Family Matters - Colm Gannon on the terrible reality of child exploitation
In this important episode of Family Matters, Simon O'Connor interviews Colm Gannon, CEO of the International Centre for Missing & Exploited Children , on the escalating problem of child sexual exploitation and abuse, driven by the digital age.
They both discuss how this is not a frequently discussed topic, and yet one that needs to be bought out into the open. Colm cites Australia’s 2023 Child Maltreatment Survey finding one in four children experienced unlawful sexual contact, and says similar research is needed in New Zealand. Colm describes cyber tip reports from the US National Center for Missing & Exploited (NCMEC) Children rising by over 20 million year-on-year for four years. Simon notes that New Zealand’s own Department of Internal Affairs (DIA) have just reported a 29% increase in the last year, with over 20,000 reports about New Zealanders via NCMEC. He also notes that there has been almost 700,000 blocked attempts to access known abuse sites.

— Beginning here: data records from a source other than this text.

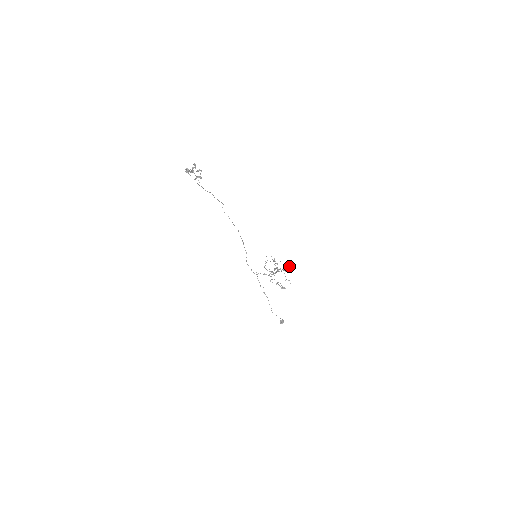
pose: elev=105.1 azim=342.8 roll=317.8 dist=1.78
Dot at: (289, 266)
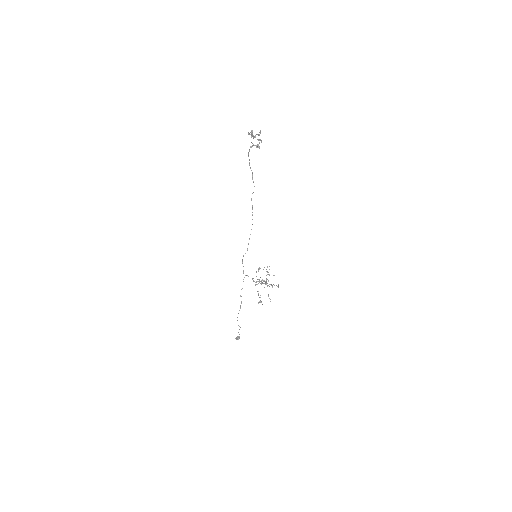
Dot at: (278, 284)
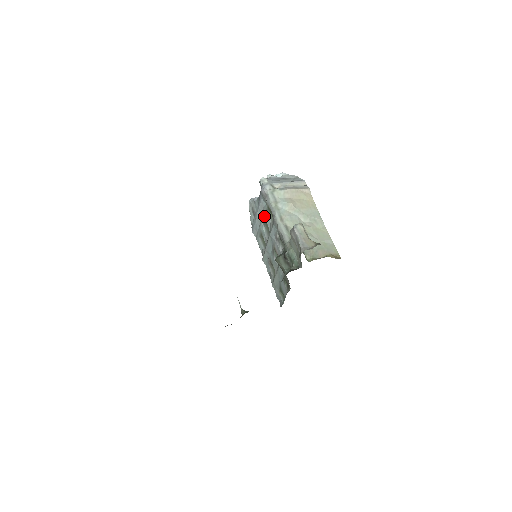
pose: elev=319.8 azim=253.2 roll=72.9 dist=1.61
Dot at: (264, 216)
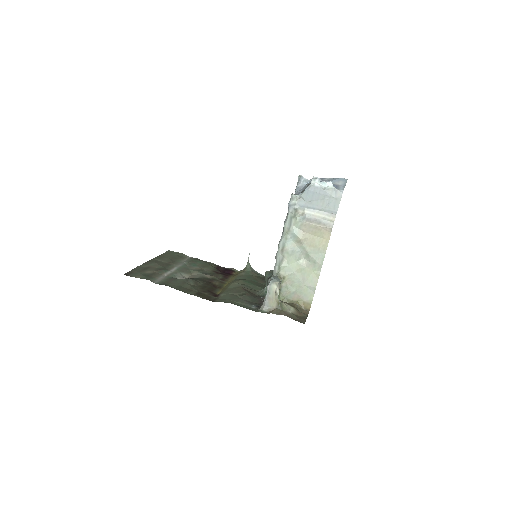
Dot at: occluded
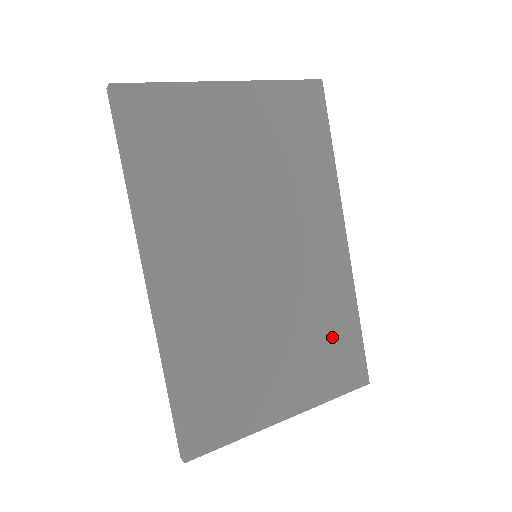
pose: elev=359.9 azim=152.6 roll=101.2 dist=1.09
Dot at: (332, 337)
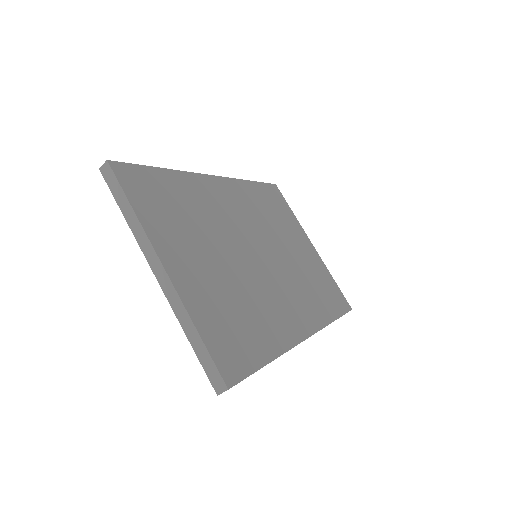
Dot at: (245, 326)
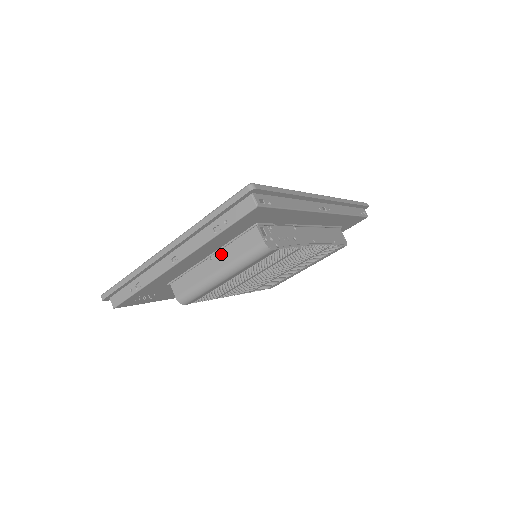
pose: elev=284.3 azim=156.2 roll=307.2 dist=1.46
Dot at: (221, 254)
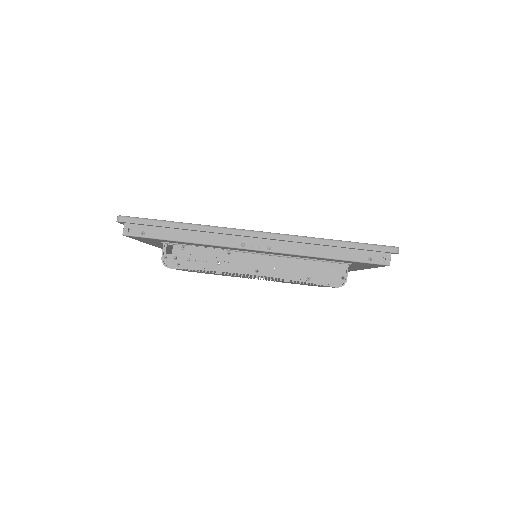
Dot at: occluded
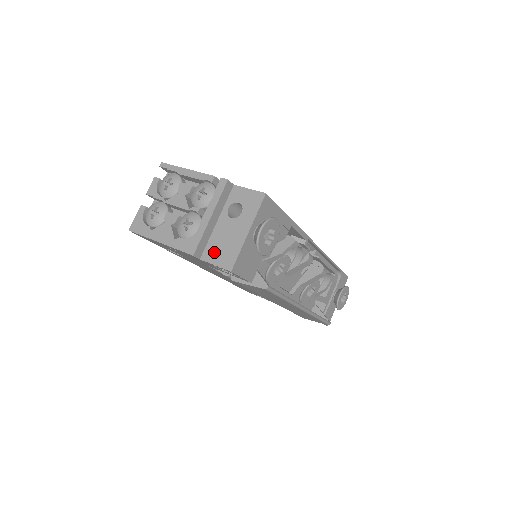
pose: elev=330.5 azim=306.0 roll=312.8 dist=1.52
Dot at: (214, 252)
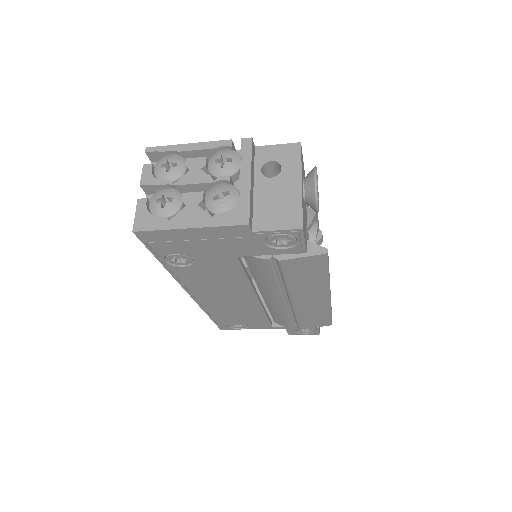
Dot at: (268, 217)
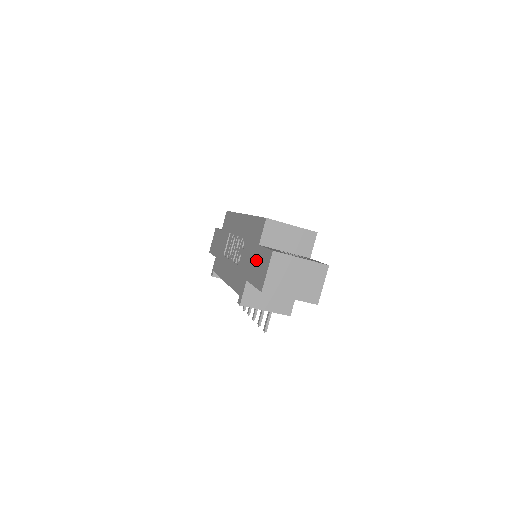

In their discussion, they outline abuse types including sextortion and self-generated images, recorded abuse shared or stored online, enticement and grooming using gaming currencies like Roblox, and emerging “sadistic” exploitation involving coercion into self-harm or suicide, alongside concerns about AI companion chatbots.
Colm says NZ’s Digital Safety Directorate is a small, overstretched team, arguing for smarter workflows using technology (including AI triage and ethical facial recognition) plus strong guardrails and accountability for tech built with criminal intent.

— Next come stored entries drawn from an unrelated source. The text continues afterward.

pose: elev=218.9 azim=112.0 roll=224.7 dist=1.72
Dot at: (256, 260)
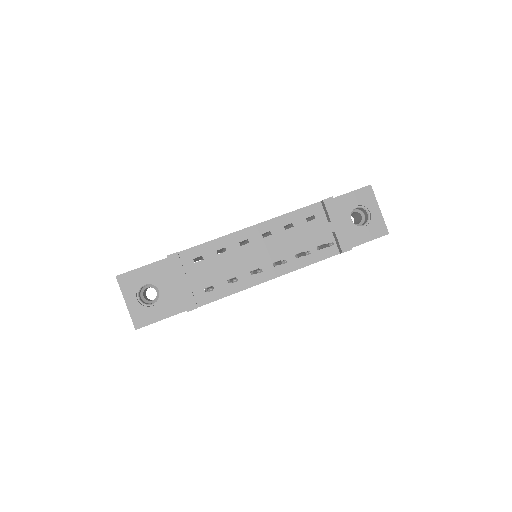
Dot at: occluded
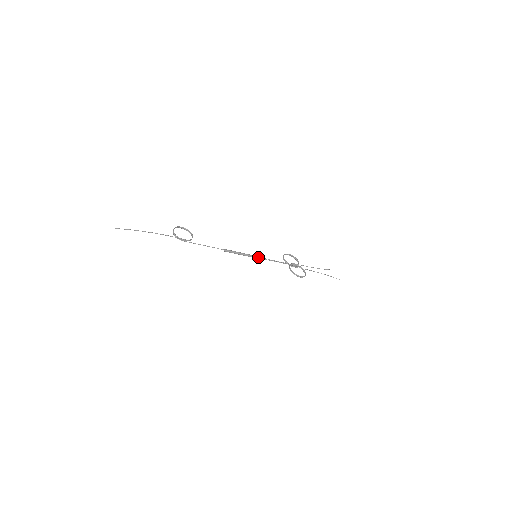
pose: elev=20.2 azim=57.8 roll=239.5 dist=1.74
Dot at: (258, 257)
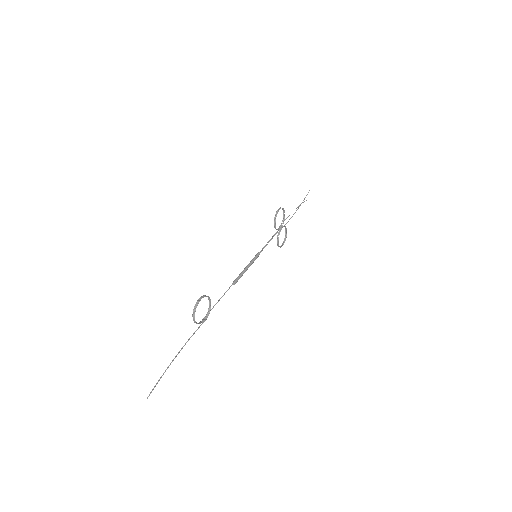
Dot at: occluded
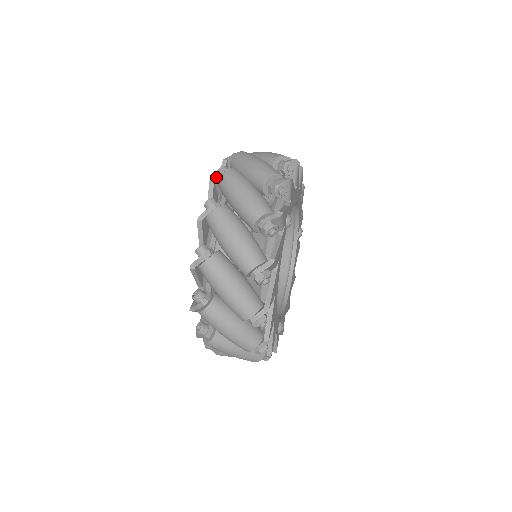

Simon and Colm then discuss the whole question of internet bans for young people. Colm critiques Australia’s social media minimum age approach as ineffective and potentially giving platforms a “get out” from investing in child safety, favouring device-level age assurance signals and removing “co-mingling” so under-16s can communicate without adults contacting them directly. He explains app-store age gates can be bypassed via sideloading, so protections must hit multiple layers (“safety stack”) and be backed by regulation.
The conversation also highlights ICMEC Australia’s origin after a financial institution was fined $1.3B for facilitating monies related to exploitation, and that as part of this fine, a $25M donation launched the centre. Colm talks of his ambition to replicate ICMEC’s work in New Zealand. Simon and Colm end by discussing suggestions for parents - prioritising face-to-face conversations with your kids, be ready for disclosures, respond calmly, and understand that risks extend beyond social media to messaging apps and gaming platforms.